July 18, 2007

The Mad Scientist



I try to be objective about the art and the artists that I cover in this blog. When it comes to Tim Hawkinson though, I cannot hide my excitement. It's because his work really helped me make sense of contemporary art when I first viewed his retrospective at the Whitney a couple of years ago. Since then, I had been craving to see his newer work. Last may in New York, I got the chance.


His latest exhibit, How Man is Knit, was shown at the Pace Wildenstein Gallery in Chelsea. Tim Hawkinson is like a mad scientist. He tinkers with materials and objects to create either banal objects or complex structures that are automated and mechanized. He will motorize a string of hair on a brush to tell time, create a musical instrument out of found objects, weave an extension cord into a pair of shorts, and so on. He is also obsessed with his body. He will photograph his body from different angles, and collage them into octopus-like figures; he will create a miniature skeleton of a bird out of his nail clippings.

This exhibit, with a very fitting name, extends his obsessions and painstakingly labor-intensive work into great display.


First work that greets visitors is Foot Print. According to the catalog, Hawkinson put white pigment powder on the bottom of his foot and scanned it. He then projected the scanned image onto a very large piece of silver polyester material with a cotton lining, and traced the network of ridges, crests and folds on the image of his sole. He then used a quilter's sewing machine to sew on the tracing to create this map of his own foot on a large scale.



You can make out his foot from afar, and as you get close (as below), you get to appreciate the long and detailed manual work that went into it.

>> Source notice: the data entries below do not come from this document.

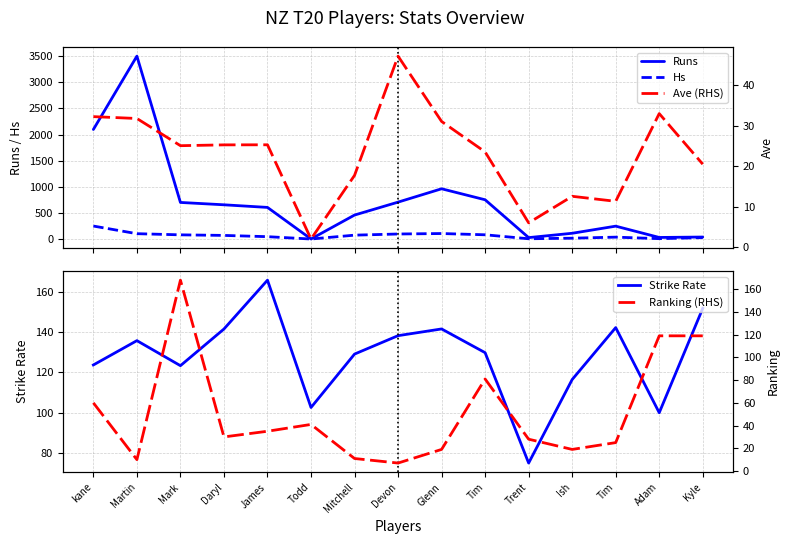

The Ave (RHS) series shows 19.4 at Martin. True or false?

False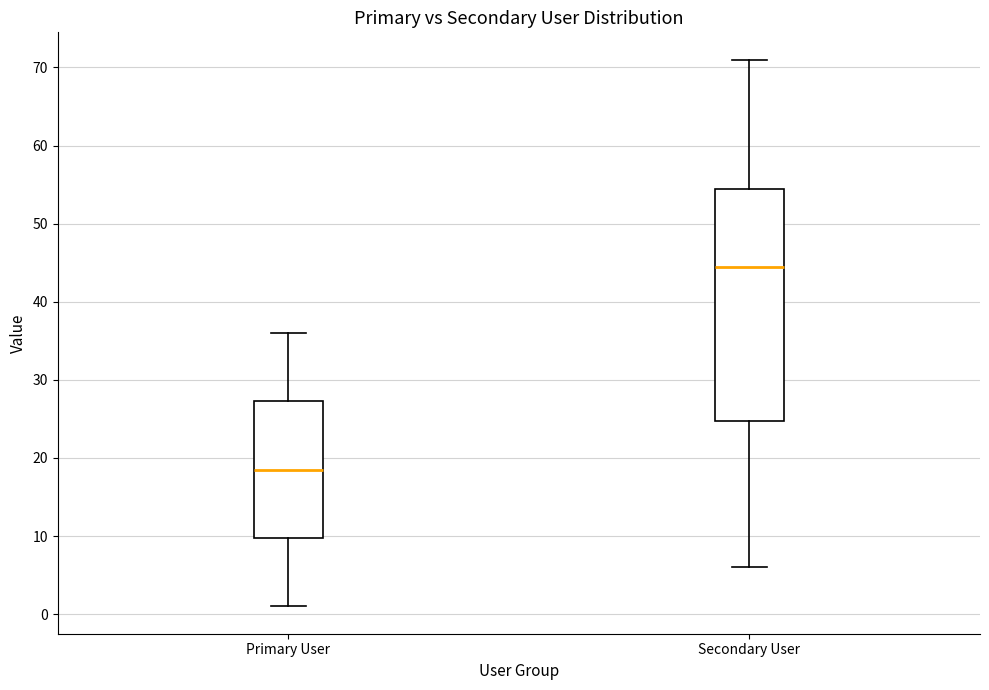

Where does the upper whisker of the box for Secondary User end on the y-axis? The values are not printed on the chart, so give them approximately, as read against the axis.

71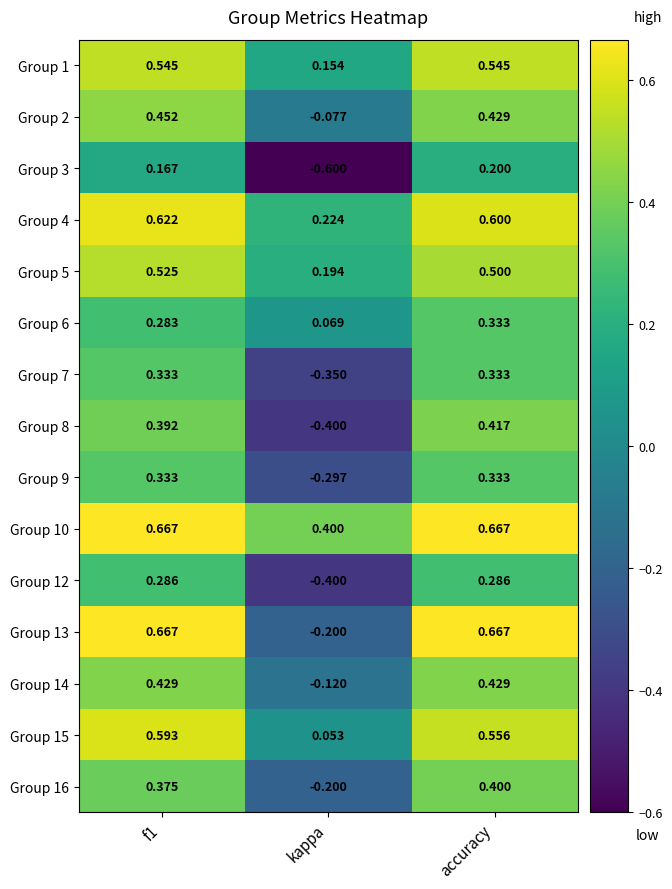

Which category has the highest value in the Group 16 series?

accuracy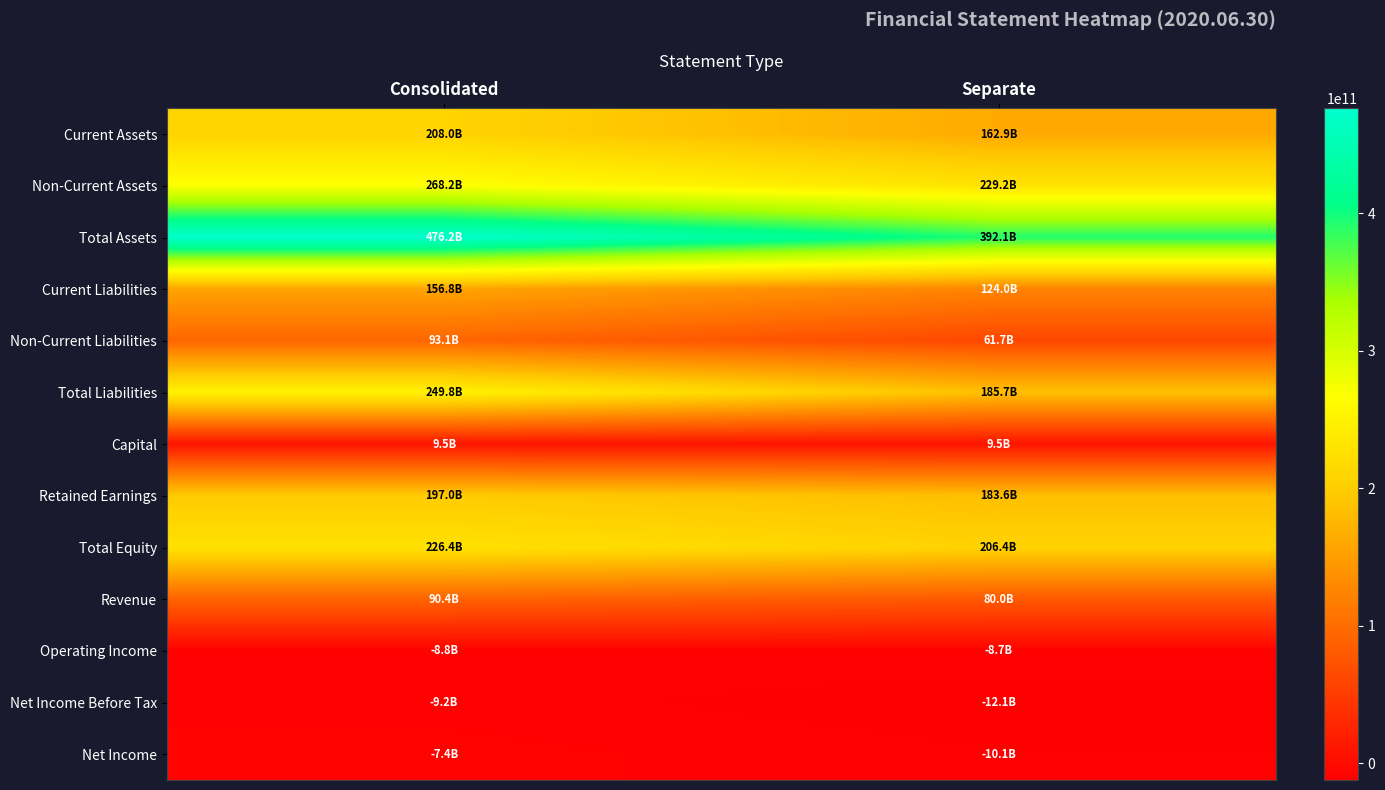

Between Consolidated and Separate, which series saw the biggest shift?

Total Assets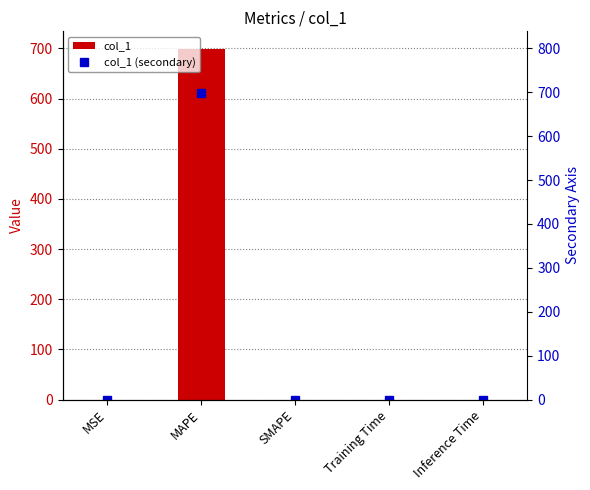

How many categories are shown in the chart?

5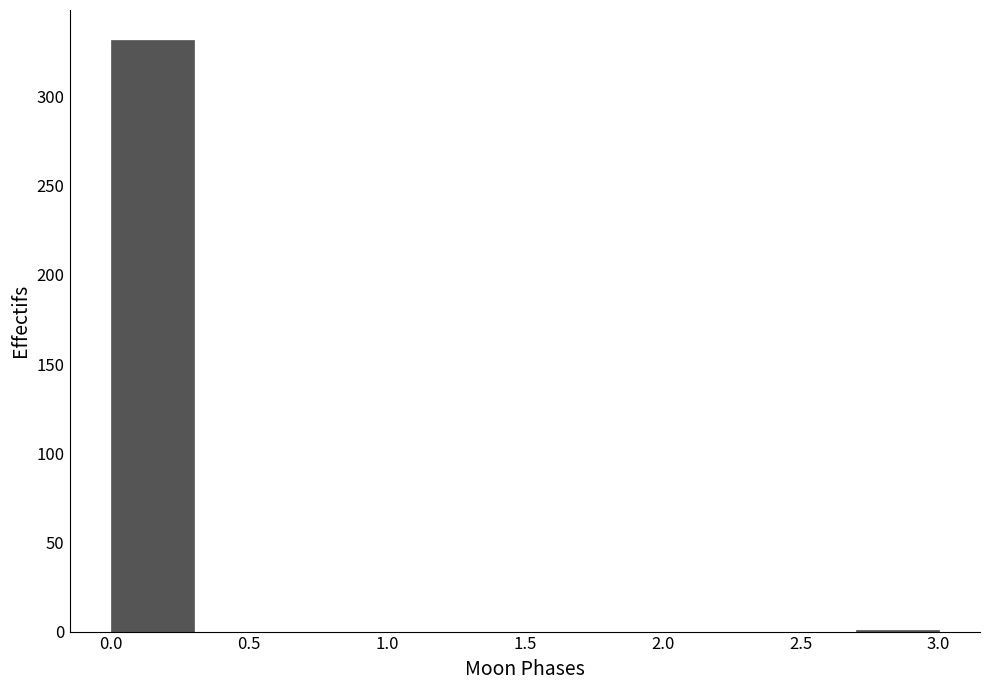

Reading left to right, list every bar in this chart as the range it spans on the x-axis followed by its height. The values are not printed on the chart, so give them approximately, as read against the axis.

0.0 to 0.3: 330
0.3 to 0.6: 0
0.6 to 0.9: 0
0.9 to 1.2: 0
1.2 to 1.5: 0
1.5 to 1.8: 0
1.8 to 2.1: 0
2.1 to 2.4: 0
2.4 to 2.7: 0
2.7 to 3.0: under 5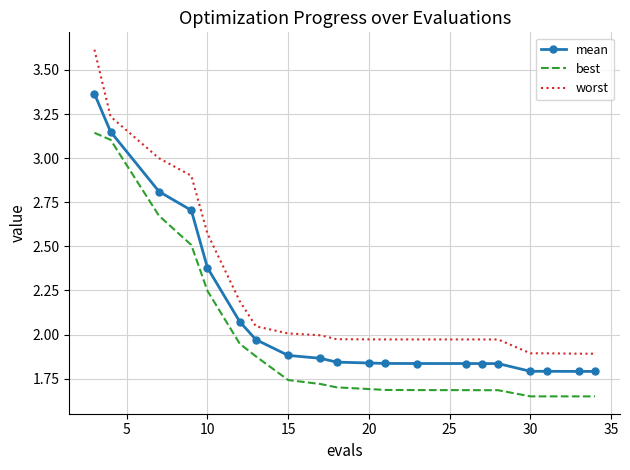

List the series in order of their overall mean, highest first.

worst, mean, best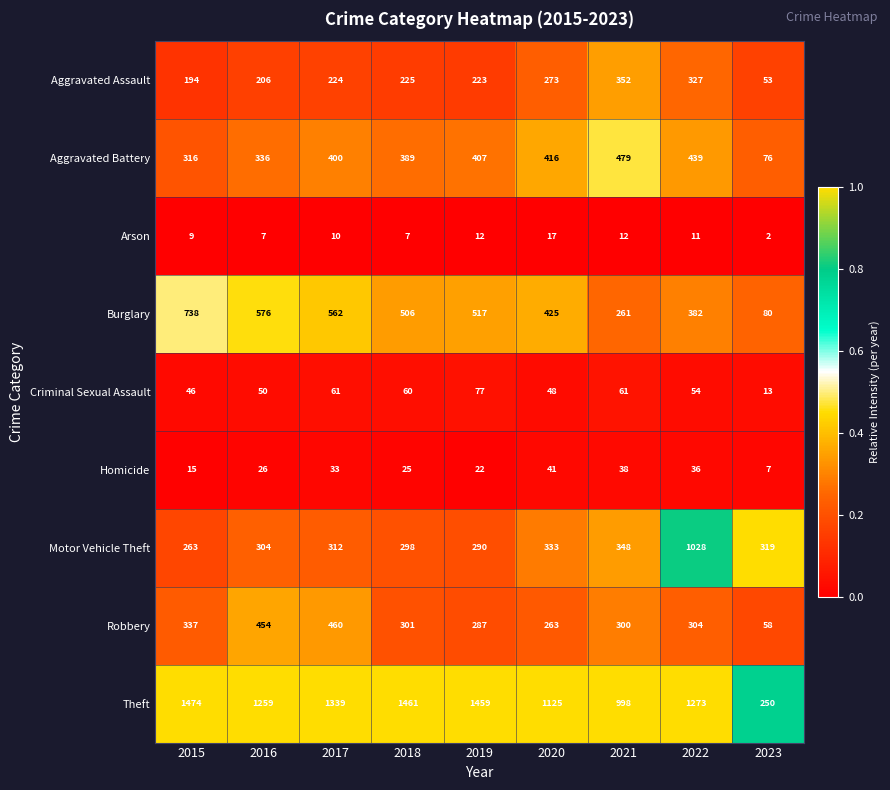

Which series has the widest spread of values?

Theft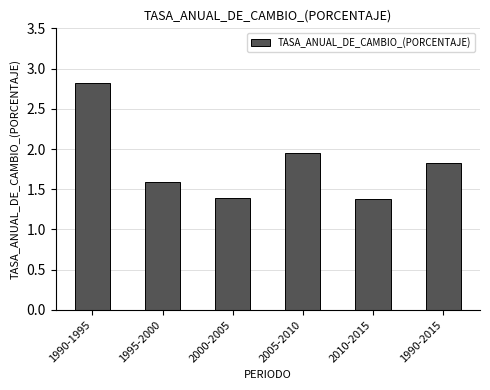

What is the difference between the maximum and minimum values?

1.4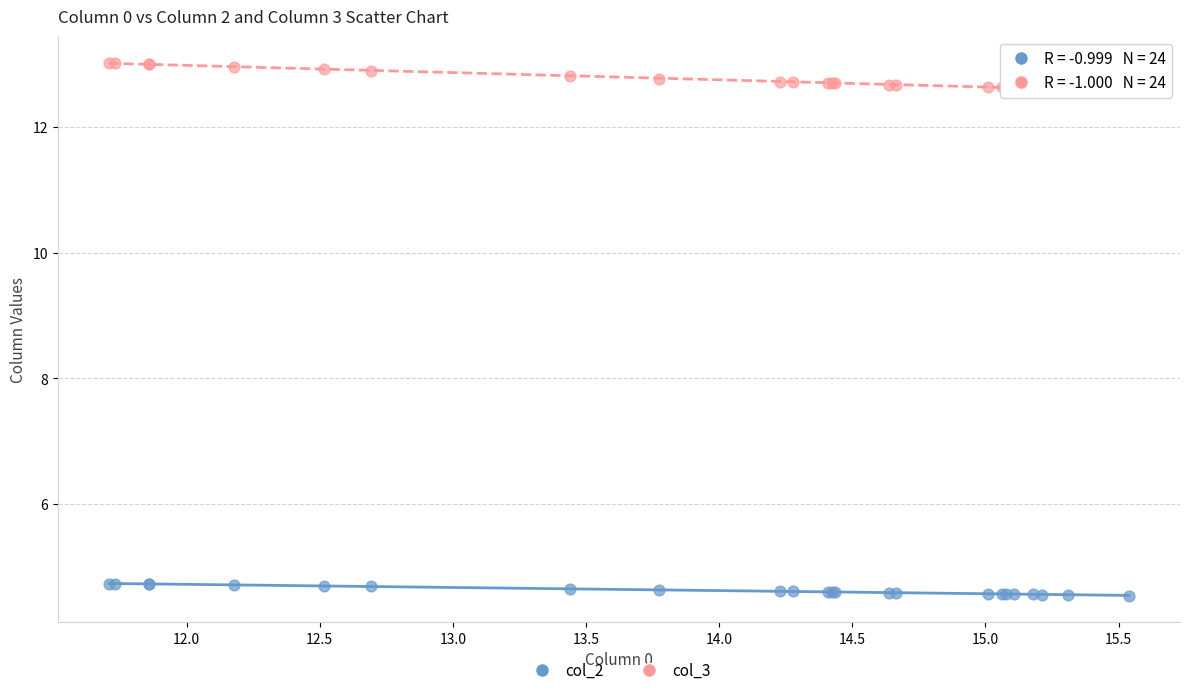

What is the X range (max minus min) for the scatter plot?

3.8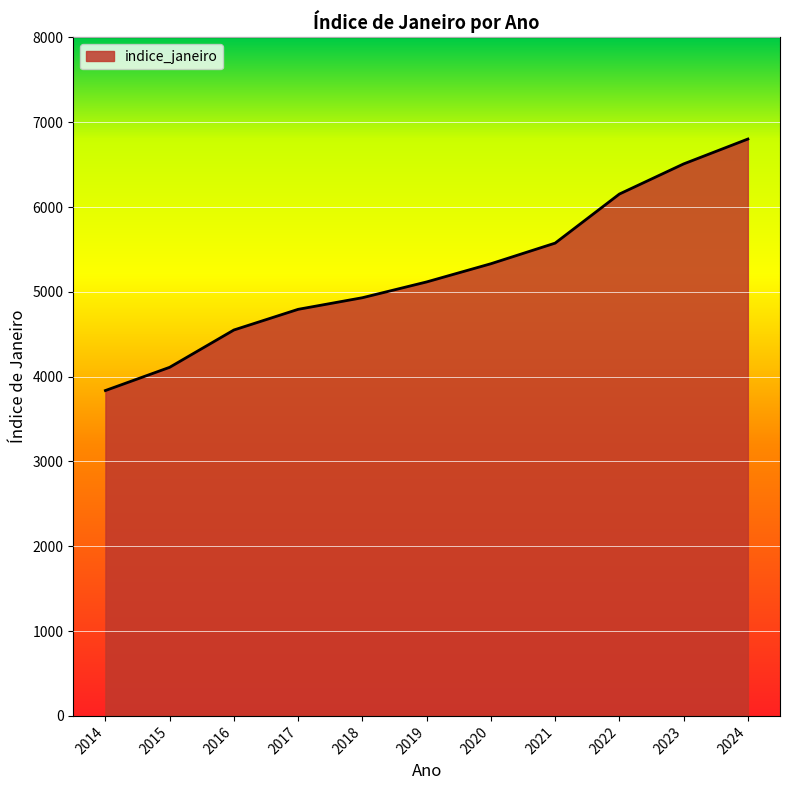

Reading right to left, list all the values displayed in this chart.

2024=6801.7	2023=6508.4	2022=6153.1	2021=5574.5	2020=5331.4	2019=5116.9	2018=4930.7	2017=4793.9	2016=4550.2	2015=4110.2	2014=3836.4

Hawkinson is a great conceptual thinker; he is not afraid of working with any material to execute his vision. And the method by which he executes his vision inspires awe in the viewer. He does not repeat himself; he keeps exploring new materials and processes to realize his vision.

In Deposition, as I captured in the video below, he motorized a large tree branch with a beaded chain moving up and down, setting off a whistle. The beads look like an army of ants crawling up and down the branch in unison.



In Gimbled Klein Basket, below, Tim Hawkinson weaves bamboo into a three-dimensional basket that rotates. It is conceived after German mathematician Felix Klein's model exploring the fourth dimension as he described it in 1882. This form has an outside that turns back on the inside and back out again, exploring infinity. Here the artist surprises the viewer with a metaphysical model conceived with a most natural material, bamboo.




This piece follows a set of photographs (not pictured) that were hanging in the room next door. They were images of his nostrils and ear canals that were collaged together to form entirely different images. The depths of the ear canal may have led him to Klein's bottle to conceive this piece.

Experiencing art, math, physics, photography, sewing, all in one exhibit? Now that's a good show!